AE 8803 redesigns a classic engineering subject by helping students first understand how cracks grow, then use theory, experiments, and AI to predict failure. 

Fracture mechanics is often taught after the messy reality of cracking has already been simplified into a clean problem. In practice, failure develops gradually, often invisibly, and with far more uncertainty. 

What if students could first build physical intuition for how cracks form and grow before turning to equations. 

That question is at the center of AE 8803: Fracture Mechanics: Theory, Experiments, Applications, a new graduate course introduced in Spring 2026 in the Daniel Guggenheim School of Aerospace Engineering. Taught by Professor Christos Athanasiou, the course is changing how fracture mechanics is taught by redesigning a classic engineering subject for the future classroom.  

Christos E Athanasiou
Assistant Professor

Rather than treating fracture mechanics only as a sequence of equations, AE 8803 begins with the realities engineers face: cracks that can grow invisibly, composites that fail through mechanisms very different from metals, inspection schedules that must balance safety and cost, and risk decisions made under uncertainty. Those decisions can have significant consequences not only for structural reliability, but also for the economic cost and environmental performance of the structures under consideration. 

By combining first principles, hands-on experiments, and emerging AI tools, Athanasiou’s course helps students learn fracture mechanics as a way of thinking: how to reason from physical evidence, and how to make better predictions before structures break. 

Organized around three “spirals of learning,” the course emphasizes a layered approach to understanding this complex subject.
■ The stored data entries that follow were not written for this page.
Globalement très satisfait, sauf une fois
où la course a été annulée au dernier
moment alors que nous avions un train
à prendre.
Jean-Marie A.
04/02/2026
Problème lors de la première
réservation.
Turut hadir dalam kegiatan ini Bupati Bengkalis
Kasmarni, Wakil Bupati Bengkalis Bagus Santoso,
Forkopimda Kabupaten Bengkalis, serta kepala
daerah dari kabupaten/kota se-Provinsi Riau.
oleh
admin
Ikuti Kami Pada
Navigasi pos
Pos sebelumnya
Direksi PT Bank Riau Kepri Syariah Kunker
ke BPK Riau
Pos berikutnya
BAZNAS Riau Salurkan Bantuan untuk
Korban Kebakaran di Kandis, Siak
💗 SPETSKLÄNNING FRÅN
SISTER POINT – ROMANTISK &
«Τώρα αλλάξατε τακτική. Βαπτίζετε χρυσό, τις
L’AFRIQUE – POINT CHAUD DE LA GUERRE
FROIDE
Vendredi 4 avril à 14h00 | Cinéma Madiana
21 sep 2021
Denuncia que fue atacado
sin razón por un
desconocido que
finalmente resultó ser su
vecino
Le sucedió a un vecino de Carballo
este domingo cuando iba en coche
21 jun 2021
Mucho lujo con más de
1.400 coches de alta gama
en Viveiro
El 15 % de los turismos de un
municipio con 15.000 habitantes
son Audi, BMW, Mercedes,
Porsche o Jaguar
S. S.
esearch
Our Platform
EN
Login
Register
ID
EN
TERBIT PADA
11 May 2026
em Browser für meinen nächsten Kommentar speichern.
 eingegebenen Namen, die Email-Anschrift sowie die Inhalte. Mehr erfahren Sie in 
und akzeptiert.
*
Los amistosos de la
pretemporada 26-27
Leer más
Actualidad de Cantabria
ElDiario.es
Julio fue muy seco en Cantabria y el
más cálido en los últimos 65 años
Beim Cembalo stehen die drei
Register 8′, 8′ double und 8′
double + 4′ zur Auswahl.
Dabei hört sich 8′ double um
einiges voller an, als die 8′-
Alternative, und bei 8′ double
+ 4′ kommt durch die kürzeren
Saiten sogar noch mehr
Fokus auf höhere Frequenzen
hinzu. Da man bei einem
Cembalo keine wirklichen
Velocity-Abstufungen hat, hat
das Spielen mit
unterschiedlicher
Students begin with core fundamentals, build physical intuition through experimentation, and then apply modern computational tools to explore unresolved challenges in fracture mechanics.  

“The goal is for students to leave the course not only knowing the equations of fracture, but knowing how to think with them,” Athanasiou said. “Fracture mechanics becomes a language: first learned through its alphabet, then tested against the physical world, and finally used to ask new questions about how materials and structures fail.” 

Image
photoelastic images showing how forces concentrate around a growing crack in material.

While a material breaks, it tells a story. These photoelastic images from Professor Christos E. Athanasiou’s research and classroom teaching reveal how forces concentrate around a growing crack, turning invisible mechanics into a visible path toward failure.

Students learn about stress concentrations, stress intensity factors, and other classical ideas that shaped the field, developing a vocabulary to describe how materials behave and fail. The course then moves from the page to the laboratory, where students break metallic specimens and measure their fracture toughness. 

They learn how a fracture test is designed, how a specimen is prepared, how load and displacement are measured, and how fracture properties are extracted from experimental data. 

In the final part of the course, students move from classical theory and laboratory testing into the emerging role of AI in mechanics education. Using custom machine-learning and data-driven computational tools, they explore how failure changes across different materials, specimen geometries, and loading conditions. These tools allow students to test hypotheses, compare patterns across many cases, and identify trends that can be difficult to capture from first principles alone. 

For students, the course’s value lies in learning how to translate mechanics into judgment. “AE 8803 delivered precisely the type of knowledge and skills that industry and operational organizations are seeking to develop as engineers and technical leaders,” said Isaac Babcock, an AE graduate student and U.S. Coast Guard officer. 

“The course strengthened my ability to connect fundamental mechanics principles to engineering decision-making, risk assessment, and maintenance practices—capabilities that will have a direct impact on my future responsibilities within Coast Guard aviation,” said Babcock. 

The course is open to graduate students across multiple disciplines, including aerospace engineering, mechanical engineering, materials science and engineering, and civil and environmental engineering. This interdisciplinary approach reflects the wide-ranging importance of fracture mechanics in fields where safety, durability, and reliability are critical.

“Failure is not confined to one discipline. Whether you are designing aircraft, infrastructure, or new materials, understanding how and when something breaks is essential.”

Professor Christos Athanasiou

The course also incorporates perspectives from industry. Guest speakers provide examples of how fracture mechanics principles are applied in real-world settings, like aircraft maintenance, certification and structural inspection, reinforcing the connection between academic concepts and engineering practice.

Closely tied to ongoing research in structural behavior, AE 8803 offers students a pathway to further exploration. Those interested in the subject can pursue independent study or research opportunities that build on the questions introduced in the classroom.

“Fracture mechanics is not a finished field,” Athanasiou said. “New materials and new technologies continue to raise new questions. This course is about giving students the foundation to ask—and answer—those questions.” 

In doing so, AE 8803 offers a model for how classical engineering subjects can evolve in an AI-enabled classroom while preserving rigorous physical reasoning.

The course will be offered again in Spring 2027.